I went in, nonetheless. Another internal stone wall blocked the view as I made my way up the circular drive. All was silent but for birdsong, and then I turned the corner. Gently rolling hills and leafy trees met my eyes, several railed stairways led to points up and down, and tombstones, statues of mourning angels, and mausoleums dotted the lush green grasses. I paused to turn 'round, take it all in. My omnipresent tinnitus seemed to ring louder in my ears than even at bedtime. Every atom in my body seemed to riot, screaming at me to get the fuck out of there, what was I, crazy???
But I needed a blogfest badge, and I'd trekked all the way the hell over there so, damn it, I wasn't about to leave without some pictures. Almost panting from the heebie-jeebies, I decided to head past some of the mausoleums, which were up a slope, and remember feeling grateful for the blacktop pathway. Didn't want to tread on the grass and inadvertently disrespect another's remains. And then I felt as though I did that anyway, just by virtue of being alive, in this sacred place, on this gorgeous pseudo-summery fall day. I took breath, I moved my legs and swung my arms, surely that in itself was an affront to those made dust by time. I began to fancy that if a horde of those yet undusty were to arise to expel me from their home, I wouldn't blame them. Sure, I'd screech myself into a stupor, but I wouldn't blame them.
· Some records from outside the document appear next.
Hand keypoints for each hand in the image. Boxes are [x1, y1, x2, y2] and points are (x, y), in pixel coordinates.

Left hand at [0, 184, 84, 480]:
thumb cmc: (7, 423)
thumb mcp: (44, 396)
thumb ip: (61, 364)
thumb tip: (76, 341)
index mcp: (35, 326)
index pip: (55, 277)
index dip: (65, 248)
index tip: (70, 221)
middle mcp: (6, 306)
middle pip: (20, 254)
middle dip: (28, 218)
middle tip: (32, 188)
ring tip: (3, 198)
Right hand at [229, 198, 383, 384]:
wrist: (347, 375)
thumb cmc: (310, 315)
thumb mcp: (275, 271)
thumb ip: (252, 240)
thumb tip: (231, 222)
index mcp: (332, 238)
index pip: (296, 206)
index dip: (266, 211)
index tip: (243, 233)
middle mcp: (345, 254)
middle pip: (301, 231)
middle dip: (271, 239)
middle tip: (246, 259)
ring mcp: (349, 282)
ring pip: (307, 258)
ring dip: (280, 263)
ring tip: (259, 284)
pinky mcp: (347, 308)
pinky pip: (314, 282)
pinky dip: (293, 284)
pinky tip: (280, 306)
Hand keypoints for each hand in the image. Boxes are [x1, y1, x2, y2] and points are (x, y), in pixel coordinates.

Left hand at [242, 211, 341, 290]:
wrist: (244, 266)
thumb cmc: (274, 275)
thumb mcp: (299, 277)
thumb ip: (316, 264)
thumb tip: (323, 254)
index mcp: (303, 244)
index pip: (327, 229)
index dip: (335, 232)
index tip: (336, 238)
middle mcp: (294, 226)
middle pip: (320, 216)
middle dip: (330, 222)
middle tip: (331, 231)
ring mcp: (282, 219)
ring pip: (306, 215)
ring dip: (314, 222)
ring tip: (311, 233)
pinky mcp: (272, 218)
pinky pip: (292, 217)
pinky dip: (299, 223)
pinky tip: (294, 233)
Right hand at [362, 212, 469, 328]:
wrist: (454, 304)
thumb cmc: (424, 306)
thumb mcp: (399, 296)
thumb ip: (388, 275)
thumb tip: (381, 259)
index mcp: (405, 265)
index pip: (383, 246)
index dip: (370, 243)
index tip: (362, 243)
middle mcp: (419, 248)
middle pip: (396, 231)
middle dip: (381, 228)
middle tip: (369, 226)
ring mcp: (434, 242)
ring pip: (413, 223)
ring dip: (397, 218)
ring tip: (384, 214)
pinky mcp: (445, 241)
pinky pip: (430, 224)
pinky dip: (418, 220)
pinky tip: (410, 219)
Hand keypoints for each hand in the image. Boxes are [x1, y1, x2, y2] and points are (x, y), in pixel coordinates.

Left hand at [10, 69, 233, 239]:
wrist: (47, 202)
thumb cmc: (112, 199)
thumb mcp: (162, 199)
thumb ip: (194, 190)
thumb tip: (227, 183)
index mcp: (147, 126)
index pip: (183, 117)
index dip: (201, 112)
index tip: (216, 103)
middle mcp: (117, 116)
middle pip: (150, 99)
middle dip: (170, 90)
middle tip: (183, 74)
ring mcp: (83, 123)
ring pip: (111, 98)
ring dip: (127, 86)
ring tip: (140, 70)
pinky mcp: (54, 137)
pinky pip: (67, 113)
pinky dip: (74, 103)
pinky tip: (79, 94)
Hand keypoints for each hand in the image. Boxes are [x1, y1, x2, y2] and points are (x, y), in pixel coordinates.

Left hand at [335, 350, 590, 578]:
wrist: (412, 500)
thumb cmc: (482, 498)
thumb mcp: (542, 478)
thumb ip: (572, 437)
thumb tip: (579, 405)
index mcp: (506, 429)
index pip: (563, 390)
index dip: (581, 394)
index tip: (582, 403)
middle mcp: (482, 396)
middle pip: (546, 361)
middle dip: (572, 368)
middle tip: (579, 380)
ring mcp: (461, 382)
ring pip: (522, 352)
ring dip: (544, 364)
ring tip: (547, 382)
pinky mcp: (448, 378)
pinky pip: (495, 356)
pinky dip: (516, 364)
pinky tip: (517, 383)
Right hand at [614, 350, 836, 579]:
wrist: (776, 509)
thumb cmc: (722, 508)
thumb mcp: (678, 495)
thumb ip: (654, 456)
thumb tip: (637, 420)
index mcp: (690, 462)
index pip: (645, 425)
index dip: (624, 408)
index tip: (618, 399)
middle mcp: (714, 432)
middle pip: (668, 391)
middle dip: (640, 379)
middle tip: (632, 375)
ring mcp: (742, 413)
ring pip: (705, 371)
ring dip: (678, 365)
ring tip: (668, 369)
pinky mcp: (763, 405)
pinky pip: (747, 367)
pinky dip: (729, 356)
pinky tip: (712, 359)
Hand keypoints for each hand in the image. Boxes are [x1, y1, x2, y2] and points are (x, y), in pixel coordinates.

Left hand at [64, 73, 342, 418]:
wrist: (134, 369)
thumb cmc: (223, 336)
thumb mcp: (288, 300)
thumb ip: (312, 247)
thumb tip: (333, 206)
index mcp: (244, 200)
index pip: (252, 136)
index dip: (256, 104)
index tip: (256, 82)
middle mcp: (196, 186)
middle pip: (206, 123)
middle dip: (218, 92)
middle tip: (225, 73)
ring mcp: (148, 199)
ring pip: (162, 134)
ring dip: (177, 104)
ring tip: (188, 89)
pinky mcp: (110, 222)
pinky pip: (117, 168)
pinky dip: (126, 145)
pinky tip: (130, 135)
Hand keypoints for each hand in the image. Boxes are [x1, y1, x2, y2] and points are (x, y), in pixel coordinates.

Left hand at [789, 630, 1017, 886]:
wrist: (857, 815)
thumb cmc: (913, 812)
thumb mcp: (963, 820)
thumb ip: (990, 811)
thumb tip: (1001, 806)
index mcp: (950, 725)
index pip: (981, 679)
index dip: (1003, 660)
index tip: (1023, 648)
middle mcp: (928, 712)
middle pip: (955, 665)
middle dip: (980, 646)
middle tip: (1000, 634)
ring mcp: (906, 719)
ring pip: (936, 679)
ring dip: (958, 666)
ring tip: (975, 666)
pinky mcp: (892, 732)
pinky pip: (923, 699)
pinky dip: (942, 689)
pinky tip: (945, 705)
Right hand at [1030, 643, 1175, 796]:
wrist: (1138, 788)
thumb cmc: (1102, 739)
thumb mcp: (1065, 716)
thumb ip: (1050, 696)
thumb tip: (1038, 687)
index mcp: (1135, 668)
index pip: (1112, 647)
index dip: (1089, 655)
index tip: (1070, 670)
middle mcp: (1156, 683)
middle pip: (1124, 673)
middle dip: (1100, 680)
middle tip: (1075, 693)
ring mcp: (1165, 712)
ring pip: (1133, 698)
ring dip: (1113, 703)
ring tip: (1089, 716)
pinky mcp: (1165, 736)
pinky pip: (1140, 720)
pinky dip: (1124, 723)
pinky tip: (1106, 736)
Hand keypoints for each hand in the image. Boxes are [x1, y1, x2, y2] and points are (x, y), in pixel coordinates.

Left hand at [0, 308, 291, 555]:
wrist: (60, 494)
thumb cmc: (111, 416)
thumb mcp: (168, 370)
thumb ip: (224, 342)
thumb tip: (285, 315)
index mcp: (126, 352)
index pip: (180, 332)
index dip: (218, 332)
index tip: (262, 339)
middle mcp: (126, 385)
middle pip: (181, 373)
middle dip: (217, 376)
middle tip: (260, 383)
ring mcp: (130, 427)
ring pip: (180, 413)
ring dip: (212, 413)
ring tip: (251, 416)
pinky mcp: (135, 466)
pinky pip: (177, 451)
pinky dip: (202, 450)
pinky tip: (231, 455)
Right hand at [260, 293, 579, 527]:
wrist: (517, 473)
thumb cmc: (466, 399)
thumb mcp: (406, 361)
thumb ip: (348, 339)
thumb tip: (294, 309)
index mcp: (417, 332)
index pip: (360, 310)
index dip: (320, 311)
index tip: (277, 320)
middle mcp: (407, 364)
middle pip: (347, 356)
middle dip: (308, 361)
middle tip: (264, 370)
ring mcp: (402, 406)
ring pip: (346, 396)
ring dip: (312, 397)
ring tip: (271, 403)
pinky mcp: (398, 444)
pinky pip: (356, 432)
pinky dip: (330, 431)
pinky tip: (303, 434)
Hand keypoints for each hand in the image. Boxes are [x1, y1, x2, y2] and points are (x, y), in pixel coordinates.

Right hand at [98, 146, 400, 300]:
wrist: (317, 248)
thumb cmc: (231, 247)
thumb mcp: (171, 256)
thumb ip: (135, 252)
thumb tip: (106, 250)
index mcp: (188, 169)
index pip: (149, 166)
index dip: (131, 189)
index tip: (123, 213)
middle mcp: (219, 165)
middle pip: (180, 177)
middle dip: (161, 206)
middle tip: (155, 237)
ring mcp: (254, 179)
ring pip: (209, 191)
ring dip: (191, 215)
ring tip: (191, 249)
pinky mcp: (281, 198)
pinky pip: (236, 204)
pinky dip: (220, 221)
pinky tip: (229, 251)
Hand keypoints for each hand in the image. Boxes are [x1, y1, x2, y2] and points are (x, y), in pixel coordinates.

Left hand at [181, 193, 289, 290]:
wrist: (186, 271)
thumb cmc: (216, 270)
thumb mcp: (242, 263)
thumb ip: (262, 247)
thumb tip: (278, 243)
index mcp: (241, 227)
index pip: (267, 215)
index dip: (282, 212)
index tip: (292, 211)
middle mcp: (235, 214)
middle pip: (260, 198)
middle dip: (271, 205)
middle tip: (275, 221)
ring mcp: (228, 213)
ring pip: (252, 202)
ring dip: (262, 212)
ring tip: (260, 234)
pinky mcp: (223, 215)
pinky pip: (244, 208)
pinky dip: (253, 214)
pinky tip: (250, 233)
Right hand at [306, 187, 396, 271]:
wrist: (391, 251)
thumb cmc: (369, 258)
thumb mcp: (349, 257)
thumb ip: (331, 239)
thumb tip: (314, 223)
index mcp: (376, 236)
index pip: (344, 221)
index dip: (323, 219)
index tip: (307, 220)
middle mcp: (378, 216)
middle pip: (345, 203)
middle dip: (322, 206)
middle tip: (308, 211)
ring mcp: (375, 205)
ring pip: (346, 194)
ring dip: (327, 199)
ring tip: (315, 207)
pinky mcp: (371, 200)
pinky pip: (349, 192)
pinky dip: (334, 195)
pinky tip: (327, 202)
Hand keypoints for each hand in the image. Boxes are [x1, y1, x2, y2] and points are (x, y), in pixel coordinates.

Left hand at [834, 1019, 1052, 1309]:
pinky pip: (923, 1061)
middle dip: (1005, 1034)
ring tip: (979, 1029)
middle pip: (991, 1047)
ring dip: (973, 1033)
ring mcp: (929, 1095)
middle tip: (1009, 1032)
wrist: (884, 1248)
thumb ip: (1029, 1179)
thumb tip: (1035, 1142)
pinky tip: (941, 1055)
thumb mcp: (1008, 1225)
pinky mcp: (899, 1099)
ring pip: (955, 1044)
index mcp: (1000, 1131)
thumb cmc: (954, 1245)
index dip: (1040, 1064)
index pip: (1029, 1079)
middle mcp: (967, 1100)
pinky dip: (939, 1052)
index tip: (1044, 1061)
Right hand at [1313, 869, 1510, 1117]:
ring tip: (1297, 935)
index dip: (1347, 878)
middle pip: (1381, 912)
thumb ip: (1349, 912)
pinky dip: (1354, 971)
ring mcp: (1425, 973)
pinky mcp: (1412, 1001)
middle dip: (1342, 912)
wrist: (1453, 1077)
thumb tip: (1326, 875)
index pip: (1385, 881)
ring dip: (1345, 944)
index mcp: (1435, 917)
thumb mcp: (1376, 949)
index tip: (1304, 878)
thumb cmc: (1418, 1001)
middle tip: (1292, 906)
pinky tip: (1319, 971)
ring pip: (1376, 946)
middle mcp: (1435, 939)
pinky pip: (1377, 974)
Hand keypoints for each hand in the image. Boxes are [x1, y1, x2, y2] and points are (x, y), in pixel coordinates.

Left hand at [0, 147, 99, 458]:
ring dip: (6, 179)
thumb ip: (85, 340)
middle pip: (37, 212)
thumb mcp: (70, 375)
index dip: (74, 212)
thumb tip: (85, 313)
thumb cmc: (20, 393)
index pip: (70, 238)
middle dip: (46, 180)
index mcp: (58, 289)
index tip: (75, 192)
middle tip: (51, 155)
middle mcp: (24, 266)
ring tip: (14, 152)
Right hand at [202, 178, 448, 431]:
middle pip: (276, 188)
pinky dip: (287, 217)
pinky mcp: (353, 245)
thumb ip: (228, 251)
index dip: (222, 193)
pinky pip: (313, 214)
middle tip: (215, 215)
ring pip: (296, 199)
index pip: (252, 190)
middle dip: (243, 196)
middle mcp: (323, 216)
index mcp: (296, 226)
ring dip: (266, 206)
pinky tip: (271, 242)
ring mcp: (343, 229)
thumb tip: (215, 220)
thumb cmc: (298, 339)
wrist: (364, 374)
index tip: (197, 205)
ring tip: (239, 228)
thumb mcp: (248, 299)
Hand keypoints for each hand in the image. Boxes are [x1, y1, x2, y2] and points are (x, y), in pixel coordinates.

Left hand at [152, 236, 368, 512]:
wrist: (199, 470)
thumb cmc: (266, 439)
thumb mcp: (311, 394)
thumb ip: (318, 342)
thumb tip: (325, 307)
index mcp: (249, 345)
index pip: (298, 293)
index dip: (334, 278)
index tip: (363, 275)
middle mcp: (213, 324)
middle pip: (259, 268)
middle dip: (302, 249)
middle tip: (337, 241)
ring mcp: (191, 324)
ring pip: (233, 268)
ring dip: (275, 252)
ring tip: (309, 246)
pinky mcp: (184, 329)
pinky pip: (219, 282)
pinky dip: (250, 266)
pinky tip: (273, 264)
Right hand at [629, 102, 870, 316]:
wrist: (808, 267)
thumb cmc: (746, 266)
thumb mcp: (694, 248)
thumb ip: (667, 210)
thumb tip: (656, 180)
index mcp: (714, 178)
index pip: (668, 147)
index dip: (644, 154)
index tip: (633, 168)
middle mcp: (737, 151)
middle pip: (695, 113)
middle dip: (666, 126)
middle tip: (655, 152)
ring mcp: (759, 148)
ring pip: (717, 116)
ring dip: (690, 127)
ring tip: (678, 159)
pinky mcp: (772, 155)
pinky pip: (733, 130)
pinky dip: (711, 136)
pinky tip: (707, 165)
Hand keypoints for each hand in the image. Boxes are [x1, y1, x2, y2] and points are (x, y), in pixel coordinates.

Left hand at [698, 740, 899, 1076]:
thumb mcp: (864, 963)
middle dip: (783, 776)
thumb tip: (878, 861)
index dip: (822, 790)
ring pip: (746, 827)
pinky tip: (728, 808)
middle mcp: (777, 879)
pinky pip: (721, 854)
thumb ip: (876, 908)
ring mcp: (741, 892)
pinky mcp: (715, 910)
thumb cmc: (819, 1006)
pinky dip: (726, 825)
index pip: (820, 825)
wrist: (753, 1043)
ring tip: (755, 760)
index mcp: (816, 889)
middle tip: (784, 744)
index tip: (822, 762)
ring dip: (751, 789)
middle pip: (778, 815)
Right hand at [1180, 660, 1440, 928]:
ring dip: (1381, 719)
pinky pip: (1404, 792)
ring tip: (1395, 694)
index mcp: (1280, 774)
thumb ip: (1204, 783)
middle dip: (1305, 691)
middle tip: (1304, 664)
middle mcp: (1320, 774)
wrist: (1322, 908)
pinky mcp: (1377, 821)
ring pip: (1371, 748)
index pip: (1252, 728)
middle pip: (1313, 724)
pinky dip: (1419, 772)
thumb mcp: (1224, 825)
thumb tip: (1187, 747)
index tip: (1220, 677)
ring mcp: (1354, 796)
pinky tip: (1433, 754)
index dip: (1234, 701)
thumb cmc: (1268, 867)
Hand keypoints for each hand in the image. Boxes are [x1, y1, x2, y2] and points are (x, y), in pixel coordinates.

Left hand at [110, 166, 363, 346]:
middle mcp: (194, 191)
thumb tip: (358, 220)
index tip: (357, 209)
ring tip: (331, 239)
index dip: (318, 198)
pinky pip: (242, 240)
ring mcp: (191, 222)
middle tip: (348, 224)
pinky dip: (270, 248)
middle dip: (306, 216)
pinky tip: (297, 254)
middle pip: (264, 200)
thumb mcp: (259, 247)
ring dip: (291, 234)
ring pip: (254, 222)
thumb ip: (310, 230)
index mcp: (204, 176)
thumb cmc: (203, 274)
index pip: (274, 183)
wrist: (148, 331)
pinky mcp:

I got some pics of the mausoleums, told myself that the air I sucked in through my nose did not smell strange at all, why should it? Then I backtracked till I was closer to the entrance. I checked my phone compulsively for the time, wondering if groundskeepers typically cruised through the joint to check for (living) folks before closing up the main gate. I finally ran into someone, a handsome young security guard, who told me I should've signed in when I first arrived. I checked my phone, saw it was 20 minutes till closing, and was about to argue the point but then shrugged and followed him down a hill and into an office building. It occurred to me that this was exactly how a horror movie might begin, with an unsuspecting idiot following any old dude in a uniform into the "office," only to get dunked into a tub of embalming fluid. I signed the guest book, allowed him to lead me back out, and finally decided to get the hell out of dodge, as my poor beleaguered nerves really could take no more.
I hiked up a long-ass flight of steps and then scurried along the winding drive, the security guard not far behind me, until I exited via the main gate. Within moments, I heard it clang shut behind me as the young man locked up for the day. My heart racing, I made for the nearest bus stop and waited, wishing desperately that I'd chosen some other point in my life to have quit smoking.
That visit yielded me an acceptable image for my blogfest badge, but left me in a rather shell-shocked state. I boarded the M5 and cruised down the Upper West Side, music blaring in my headphones and thoughts racing through my mind. One thought beat out all the rest and settled deeply into my being, and it was this: ultimately, we don't really know what there is at the end. All we can know, and all we can truly ever have, however fleeting, is a spark of love. Given to us, perhaps, by some divine being, we shelter its easily doused light for a brief time, then pass it on to another. You give it to a lover, your flesh and blood, or to a stranger who gets in your way but you let by, rather than knocking past him with an elbow to his kidney. All we can ever truly have is that love, and we don't have it for long. It seems the only thing we can do, really, is be warmed by it and then warm others with it, while we can.